Uangnya kembali. Tidak banyak, tapi cukup.
Maya berjalan menuju pusat mal, di bawah kubah kaca itu. Sekarang, dia tidak membawa apa-apa. Tangannya kosong. Tapi anehnya, dia merasa lebih ringan.
Maya memandang sekeliling. Mal ini masih sama—berkilau, ramai, penuh janji. Tapi sekarang dia melihatnya dengan mata yang berbeda. Ini bukan labirin yang jahat. Ini hanya tempat. Labirin yang sesungguhnya ada dalam pikirannya, dalam ketakutannya, dalam rasa tidak amannya.
Dan labirin itu tidak bisa diatasi dengan membeli barang-barang. Labirin itu harus dihadapi dengan berjalan, dengan tersesat, dengan akhirnya menemukan keberanian untuk berdiri di pusatnya dan menerima bahwa dia, Maya, dengan segala ketidaksempurnaannya, sudah cukup.
Maya mengambil telepon selulernya, mengetik pesan kepada Sari, “Terima kasih untuk sarannya, tapi aku menemukan sesuatu yang lain hari ini. Aku akan pulang sekarang”.
Lalu, dengan langkah yang lebih pasti, dia berjalan menuju pintu keluar.
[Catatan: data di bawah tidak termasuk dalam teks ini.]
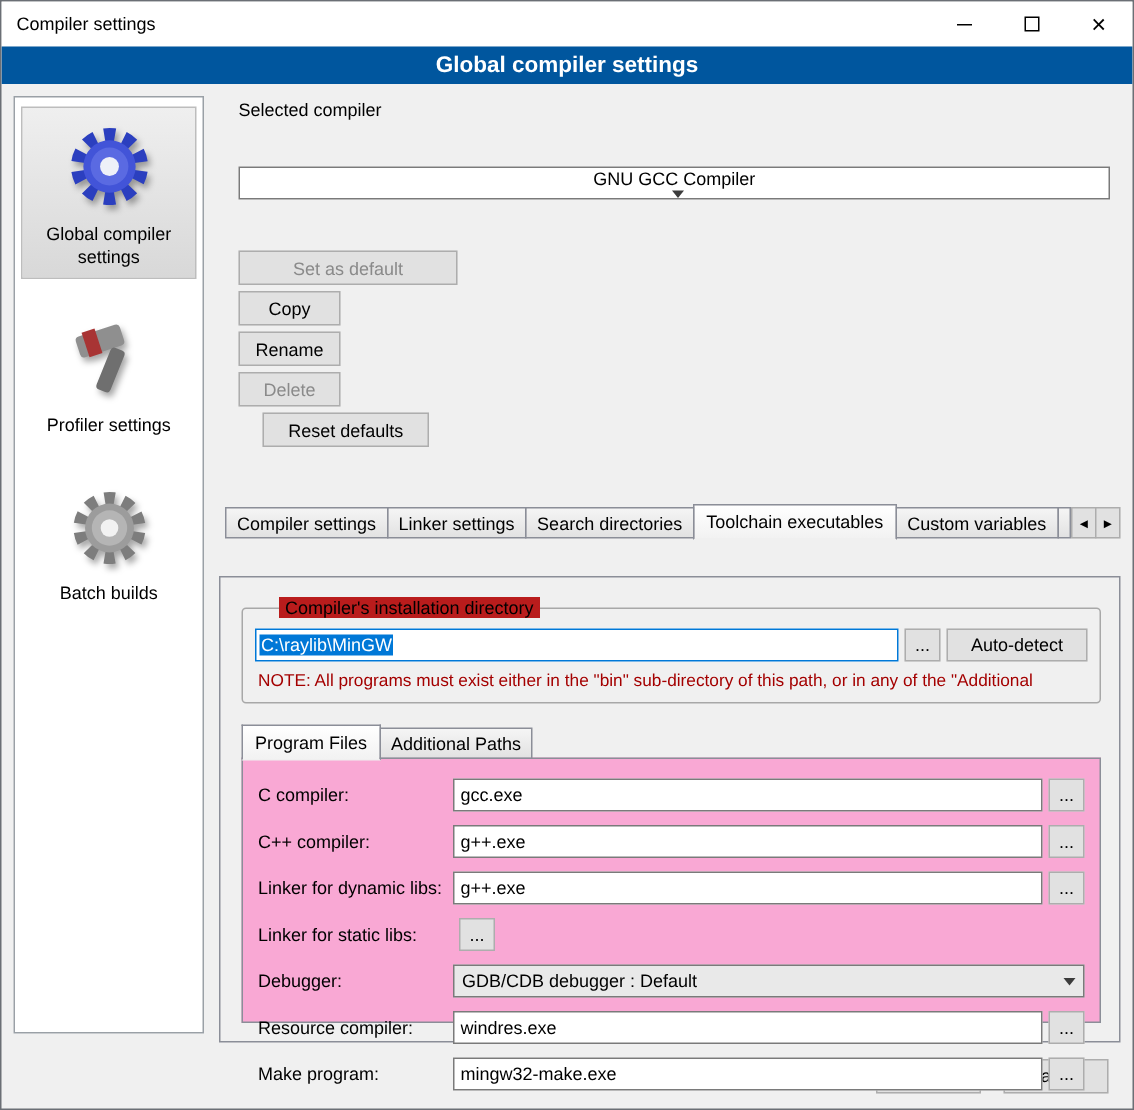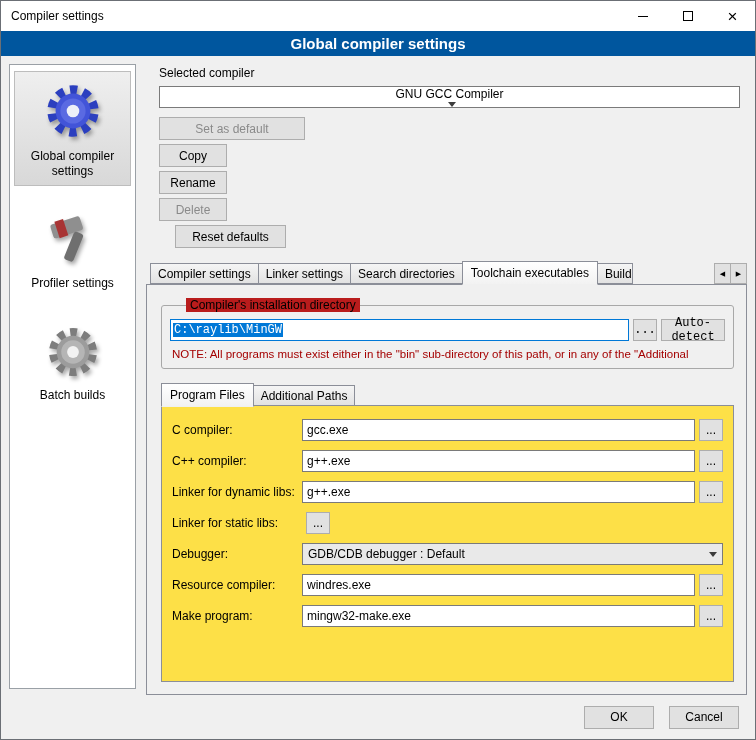--- a/index.html
+++ b/index.html
@@ -22,21 +22,21 @@
   .body { flex:1; display:flex; padding:8px 8px 0 8px; gap:10px; min-height:0; }
 
   
   .sidebar { width:127px; background:#fff; border:1px solid #9aa0a6; padding:6px 4px; flex:0 0 auto; margin-bottom:6px; overflow:hidden; }
   .side-item { display:flex; flex-direction:column; align-items:center; padding:8px 2px 6px 2px; margin-bottom:16px; border:1px solid transparent; cursor:default; }
   .side-item.selected { background:linear-gradient(#efefef,#d8d8d8); border-color:#bdbdbd; }
   .side-label { text-align:center; margin-top:7px; line-height:1.25; }
   .side-icon { filter:drop-shadow(2px 3px 2px rgba(0,0,0,0.35)); }
 
   
-  .main { flex:1; display:flex; flex-direction:column; min-width:0; }
+  .main { flex:1; display:flex; flex-direction:column; min-width:0;gap:25px; }
   .section-label { margin:2px 7px 6px 13px; }
 
   .combo { height:22px; background:#fff; border:1px solid #7a7a7a; display:flex; align-items:center; padding:0 5px; cursor:default; }
   .combo .combo-text { flex:1; white-space:nowrap; overflow:hidden; }
   .combo .chev { width:0; height:0; border-left:4px solid transparent; border-right:4px solid transparent; border-top:5px solid #3c3c3c; margin-left:4px; flex:0 0 auto; }
   .compiler-combo { margin:0 7px 0 13px;flex-direction:column; }
 
   .btn { height:23px; background:#e1e1e1; border:1px solid #adadad; font-family:inherit; font-size:12px; display:inline-flex; align-items:center; justify-content:center; cursor:default; }
   .btn.disabled { color:#8a8a8a; }
   .btn-row { display:flex; gap:4px; margin:9px 7px 0 13px; justify-content:flex-end;flex-direction:column; }
@@ -53,30 +53,30 @@
   .tab-arrows { margin-left:auto; display:flex; }
   .arrow-btn { width:17px; height:21px; background:#e1e1e1; border:1px solid #adadad; font-size:7px; display:flex; align-items:center; justify-content:center; cursor:default; }
   .arrow-btn + .arrow-btn { margin-left:-1px; }
 
   
   .tabpage { border:1px solid #8b8e98; background:#f0f0f0; flex:1; min-height:0; padding:12px; display:flex; flex-direction:column; position:relative; z-index:1; }
 
   
   .groupbox { position:relative; border:1px solid #a8a8a8; border-radius:3px; margin:8px 0 0 2px; padding:13px 8px 5px 8px; }
   .groupbox-title { position:absolute; top:-8px; left:24px; background:#b91c1c; padding:0 4px;text-align:center; }
-  .install-row { display:flex; gap:4px;font-family:Liberation Mono, monospace; }
+  .install-row { display:flex; gap:4px; }
   .fake-input { flex:1; height:22px; background:#fff; border:1px solid #0078d7; display:flex; align-items:center; padding:0 2px; overflow:hidden; }
   .sel-text { background:#0078d7; color:#fff; padding:0 1px; white-space:pre; }
   .browse-btn { width:24px; height:22px; flex:0 0 auto; }
-  .autodetect-btn { width:64px; height:22px; flex:0 0 auto; }
+  .autodetect-btn { width:94px; height:22px; flex:0 0 auto; }
   .note { color:#a40000; margin:7px 0 3px 2px; white-space:nowrap; overflow:hidden; font-size:11.5px; }
 
   
   .subtabstrip { display:flex; align-items:flex-end; margin:14px 0 -1px 2px; position:relative; z-index:3; }
-  .subpanel { border:1px solid #8b8e98; background:#fde047; flex:1; min-height:0; padding:13px 10px; margin-left:2px; position:relative; z-index:1; }
+  .subpanel { border:1px solid #8b8e98; background:#f9a8d4; flex:1; min-height:0; padding:13px 10px; margin-left:2px; position:relative; z-index:1; }
 
   .frow { display:flex; align-items:center; margin-bottom:9px; }
   .frow-label { width:130px; flex:0 0 auto; }
   .frow input { flex:1; height:22px; border:1px solid #7a7a7a; padding:0 4px; font-family:inherit; font-size:12px; background:#fff; min-width:0; }
   .frow .browse-btn { margin-left:4px; }
   .frow .combo.gray { flex:1; background:#e9e9e9; }
 
   
   .footer { flex:0 0 auto; height:44px; display:flex; align-items:center; justify-content:flex-end; gap:15px; padding:0 16px; }
   .footer .btn { width:70px; }
@@ -147,20 +147,21 @@
         <button class="btn b-rename">Rename</button>
         <button class="btn disabled b-delete">Delete</button>
         <button class="btn b-reset">Reset defaults</button>
       </div>
 
       <div class="tabstrip">
         <div class="tab">Compiler settings</div>
         <div class="tab">Linker settings</div>
         <div class="tab">Search directories</div>
         <div class="tab active">Toolchain executables</div>
+        <div class="tab">Custom variables</div>
         <div class="tab clipped">Build</div>
         <div class="tab-arrows">
           <button class="arrow-btn">◀</button>
           <button class="arrow-btn">▶</button>
         </div>
       </div>
 
       <div class="tabpage">
 
         <div class="groupbox">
Maya tidak lagi tersesat. Atau mungkin, dia sudah menerima bahwa dalam beberapa hal, kita semua tersesat. Dan itu tidak apa-apa.
Di luar, udara Jakarta yang panas dan bau menyambutnya. Tapi hari ini, udara itu terasa nyata. Dia menghirupnya dalam-dalam, lalu berjalan menuju halte bus, sambil memegang erat buku kecil di tangannya.
Labirin itu masih ada, tentu saja. Tapi sekarang, dia tahu bahwa kunci untuk keluar tidak ada di etalase toko manapun. Kuncinya ada dalam dirinya sendiri. Dan hari ini, untuk pertama kalinya dalam waktu yang lama, dia merasa sudah menemukan kunci itu.